══ Information provided ══

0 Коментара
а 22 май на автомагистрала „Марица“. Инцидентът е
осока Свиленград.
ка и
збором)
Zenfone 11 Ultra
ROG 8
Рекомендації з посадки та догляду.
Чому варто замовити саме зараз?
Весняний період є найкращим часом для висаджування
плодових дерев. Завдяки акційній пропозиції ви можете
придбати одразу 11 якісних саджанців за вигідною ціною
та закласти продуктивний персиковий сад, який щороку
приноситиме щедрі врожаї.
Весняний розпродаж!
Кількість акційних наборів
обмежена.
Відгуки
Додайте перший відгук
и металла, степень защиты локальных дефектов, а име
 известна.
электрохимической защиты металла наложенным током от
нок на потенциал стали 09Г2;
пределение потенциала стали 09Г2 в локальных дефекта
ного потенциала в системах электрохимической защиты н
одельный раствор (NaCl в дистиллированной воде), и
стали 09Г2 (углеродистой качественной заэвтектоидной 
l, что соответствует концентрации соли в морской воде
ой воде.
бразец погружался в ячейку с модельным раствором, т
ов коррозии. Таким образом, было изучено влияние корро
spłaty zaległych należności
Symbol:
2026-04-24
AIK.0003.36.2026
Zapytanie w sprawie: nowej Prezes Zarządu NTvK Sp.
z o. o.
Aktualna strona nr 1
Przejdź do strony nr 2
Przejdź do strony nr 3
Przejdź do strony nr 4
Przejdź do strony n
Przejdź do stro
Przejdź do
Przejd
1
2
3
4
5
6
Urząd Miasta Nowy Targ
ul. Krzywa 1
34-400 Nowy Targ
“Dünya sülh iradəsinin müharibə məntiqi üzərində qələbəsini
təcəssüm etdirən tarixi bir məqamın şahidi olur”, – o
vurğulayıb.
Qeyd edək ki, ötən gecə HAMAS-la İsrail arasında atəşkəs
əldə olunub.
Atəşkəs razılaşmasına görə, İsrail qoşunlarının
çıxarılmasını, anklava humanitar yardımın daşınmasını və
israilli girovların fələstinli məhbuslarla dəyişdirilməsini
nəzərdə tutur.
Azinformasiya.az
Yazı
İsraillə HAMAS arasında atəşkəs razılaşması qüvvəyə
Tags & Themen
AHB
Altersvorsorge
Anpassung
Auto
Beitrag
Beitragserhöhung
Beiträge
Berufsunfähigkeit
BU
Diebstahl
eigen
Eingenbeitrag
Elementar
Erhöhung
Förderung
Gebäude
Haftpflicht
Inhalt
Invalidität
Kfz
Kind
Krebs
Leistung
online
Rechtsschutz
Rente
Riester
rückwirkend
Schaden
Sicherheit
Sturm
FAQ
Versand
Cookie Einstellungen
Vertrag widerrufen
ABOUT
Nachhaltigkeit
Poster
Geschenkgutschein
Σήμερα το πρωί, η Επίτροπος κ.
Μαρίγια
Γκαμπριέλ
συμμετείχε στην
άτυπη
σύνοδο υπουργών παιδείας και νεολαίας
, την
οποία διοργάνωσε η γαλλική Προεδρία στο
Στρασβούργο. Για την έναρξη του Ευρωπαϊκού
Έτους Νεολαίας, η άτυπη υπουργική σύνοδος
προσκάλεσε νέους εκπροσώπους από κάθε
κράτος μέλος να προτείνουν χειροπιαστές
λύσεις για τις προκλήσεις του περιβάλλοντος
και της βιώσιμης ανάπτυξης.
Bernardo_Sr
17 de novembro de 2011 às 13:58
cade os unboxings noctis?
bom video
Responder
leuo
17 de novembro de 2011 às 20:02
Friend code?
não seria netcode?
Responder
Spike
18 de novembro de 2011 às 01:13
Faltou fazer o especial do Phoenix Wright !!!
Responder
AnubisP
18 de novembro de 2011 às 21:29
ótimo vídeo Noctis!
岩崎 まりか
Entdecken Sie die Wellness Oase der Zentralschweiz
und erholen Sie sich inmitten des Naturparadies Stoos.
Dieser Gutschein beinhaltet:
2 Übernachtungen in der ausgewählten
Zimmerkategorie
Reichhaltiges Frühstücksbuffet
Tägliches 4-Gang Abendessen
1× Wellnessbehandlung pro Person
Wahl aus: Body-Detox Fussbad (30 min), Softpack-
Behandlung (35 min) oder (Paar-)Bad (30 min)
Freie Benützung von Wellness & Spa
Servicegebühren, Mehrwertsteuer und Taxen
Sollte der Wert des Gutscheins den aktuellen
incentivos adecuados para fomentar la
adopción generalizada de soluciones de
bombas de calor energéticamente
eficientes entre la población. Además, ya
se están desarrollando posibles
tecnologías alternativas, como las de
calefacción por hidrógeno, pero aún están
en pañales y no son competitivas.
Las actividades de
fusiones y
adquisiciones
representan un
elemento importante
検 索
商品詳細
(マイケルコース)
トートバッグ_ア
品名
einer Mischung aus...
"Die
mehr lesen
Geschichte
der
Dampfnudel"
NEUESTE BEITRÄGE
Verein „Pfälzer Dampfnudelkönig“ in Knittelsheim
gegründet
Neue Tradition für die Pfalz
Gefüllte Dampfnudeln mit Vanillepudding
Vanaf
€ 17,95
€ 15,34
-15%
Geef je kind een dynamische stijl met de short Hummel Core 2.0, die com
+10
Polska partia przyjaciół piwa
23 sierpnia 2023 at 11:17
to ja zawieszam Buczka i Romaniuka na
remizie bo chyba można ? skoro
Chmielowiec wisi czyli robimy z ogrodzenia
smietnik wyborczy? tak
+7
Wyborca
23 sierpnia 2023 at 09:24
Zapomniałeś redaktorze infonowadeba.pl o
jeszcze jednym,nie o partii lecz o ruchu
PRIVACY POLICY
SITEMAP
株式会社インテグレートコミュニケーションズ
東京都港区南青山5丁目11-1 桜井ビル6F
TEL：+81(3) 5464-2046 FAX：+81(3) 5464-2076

═══

> Exercise objective: Reproduce the text of all the records above verbatim, line by line and in the same order.

> Solution to this exercise:
0 Коментара
а 22 май на автомагистрала „Марица“. Инцидентът е
осока Свиленград.
ка и
збором)
Zenfone 11 Ultra
ROG 8
Рекомендації з посадки та догляду.
Чому варто замовити саме зараз?
Весняний період є найкращим часом для висаджування
плодових дерев. Завдяки акційній пропозиції ви можете
придбати одразу 11 якісних саджанців за вигідною ціною
та закласти продуктивний персиковий сад, який щороку
приноситиме щедрі врожаї.
Весняний розпродаж!
Кількість акційних наборів
обмежена.
Відгуки
Додайте перший відгук
и металла, степень защиты локальных дефектов, а име
 известна.
электрохимической защиты металла наложенным током от
нок на потенциал стали 09Г2;
пределение потенциала стали 09Г2 в локальных дефекта
ного потенциала в системах электрохимической защиты н
одельный раствор (NaCl в дистиллированной воде), и
стали 09Г2 (углеродистой качественной заэвтектоидной 
l, что соответствует концентрации соли в морской воде
ой воде.
бразец погружался в ячейку с модельным раствором, т
ов коррозии. Таким образом, было изучено влияние корро
spłaty zaległych należności
Symbol:
2026-04-24
AIK.0003.36.2026
Zapytanie w sprawie: nowej Prezes Zarządu NTvK Sp.
z o. o.
Aktualna strona nr 1
Przejdź do strony nr 2
Przejdź do strony nr 3
Przejdź do strony nr 4
Przejdź do strony n
Przejdź do stro
Przejdź do
Przejd
1
2
3
4
5
6
Urząd Miasta Nowy Targ
ul. Krzywa 1
34-400 Nowy Targ
“Dünya sülh iradəsinin müharibə məntiqi üzərində qələbəsini
təcəssüm etdirən tarixi bir məqamın şahidi olur”, – o
vurğulayıb.
Qeyd edək ki, ötən gecə HAMAS-la İsrail arasında atəşkəs
əldə olunub.
Atəşkəs razılaşmasına görə, İsrail qoşunlarının
çıxarılmasını, anklava humanitar yardımın daşınmasını və
israilli girovların fələstinli məhbuslarla dəyişdirilməsini
nəzərdə tutur.
Azinformasiya.az
Yazı
İsraillə HAMAS arasında atəşkəs razılaşması qüvvəyə
Tags & Themen
AHB
Altersvorsorge
Anpassung
Auto
Beitrag
Beitragserhöhung
Beiträge
Berufsunfähigkeit
BU
Diebstahl
eigen
Eingenbeitrag
Elementar
Erhöhung
Förderung
Gebäude
Haftpflicht
Inhalt
Invalidität
Kfz
Kind
Krebs
Leistung
online
Rechtsschutz
Rente
Riester
rückwirkend
Schaden
Sicherheit
Sturm
FAQ
Versand
Cookie Einstellungen
Vertrag widerrufen
ABOUT
Nachhaltigkeit
Poster
Geschenkgutschein
Σήμερα το πρωί, η Επίτροπος κ.
Μαρίγια
Γκαμπριέλ
συμμετείχε στην
άτυπη
σύνοδο υπουργών παιδείας και νεολαίας
, την
οποία διοργάνωσε η γαλλική Προεδρία στο
Στρασβούργο. Για την έναρξη του Ευρωπαϊκού
Έτους Νεολαίας, η άτυπη υπουργική σύνοδος
προσκάλεσε νέους εκπροσώπους από κάθε
κράτος μέλος να προτείνουν χειροπιαστές
λύσεις για τις προκλήσεις του περιβάλλοντος
και της βιώσιμης ανάπτυξης.
Bernardo_Sr
17 de novembro de 2011 às 13:58
cade os unboxings noctis?
bom video
Responder
leuo
17 de novembro de 2011 às 20:02
Friend code?
não seria netcode?
Responder
Spike
18 de novembro de 2011 às 01:13
Faltou fazer o especial do Phoenix Wright !!!
Responder
AnubisP
18 de novembro de 2011 às 21:29
ótimo vídeo Noctis!
岩崎 まりか
Entdecken Sie die Wellness Oase der Zentralschweiz
und erholen Sie sich inmitten des Naturparadies Stoos.
Dieser Gutschein beinhaltet:
2 Übernachtungen in der ausgewählten
Zimmerkategorie
Reichhaltiges Frühstücksbuffet
Tägliches 4-Gang Abendessen
1× Wellnessbehandlung pro Person
Wahl aus: Body-Detox Fussbad (30 min), Softpack-
Behandlung (35 min) oder (Paar-)Bad (30 min)
Freie Benützung von Wellness & Spa
Servicegebühren, Mehrwertsteuer und Taxen
Sollte der Wert des Gutscheins den aktuellen
incentivos adecuados para fomentar la
adopción generalizada de soluciones de
bombas de calor energéticamente
eficientes entre la población. Además, ya
se están desarrollando posibles
tecnologías alternativas, como las de
calefacción por hidrógeno, pero aún están
en pañales y no son competitivas.
Las actividades de
fusiones y
adquisiciones
representan un
elemento importante
検 索
商品詳細
(マイケルコース)
トートバッグ_ア
品名
einer Mischung aus...
"Die
mehr lesen
Geschichte
der
Dampfnudel"
NEUESTE BEITRÄGE
Verein „Pfälzer Dampfnudelkönig“ in Knittelsheim
gegründet
Neue Tradition für die Pfalz
Gefüllte Dampfnudeln mit Vanillepudding
Vanaf
€ 17,95
€ 15,34
-15%
Geef je kind een dynamische stijl met de short Hummel Core 2.0, die com
+10
Polska partia przyjaciół piwa
23 sierpnia 2023 at 11:17
to ja zawieszam Buczka i Romaniuka na
remizie bo chyba można ? skoro
Chmielowiec wisi czyli robimy z ogrodzenia
smietnik wyborczy? tak
+7
Wyborca
23 sierpnia 2023 at 09:24
Zapomniałeś redaktorze infonowadeba.pl o
jeszcze jednym,nie o partii lecz o ruchu
PRIVACY POLICY
SITEMAP
株式会社インテグレートコミュニケーションズ
東京都港区南青山5丁目11-1 桜井ビル6F
TEL：+81(3) 5464-2046 FAX：+81(3) 5464-2076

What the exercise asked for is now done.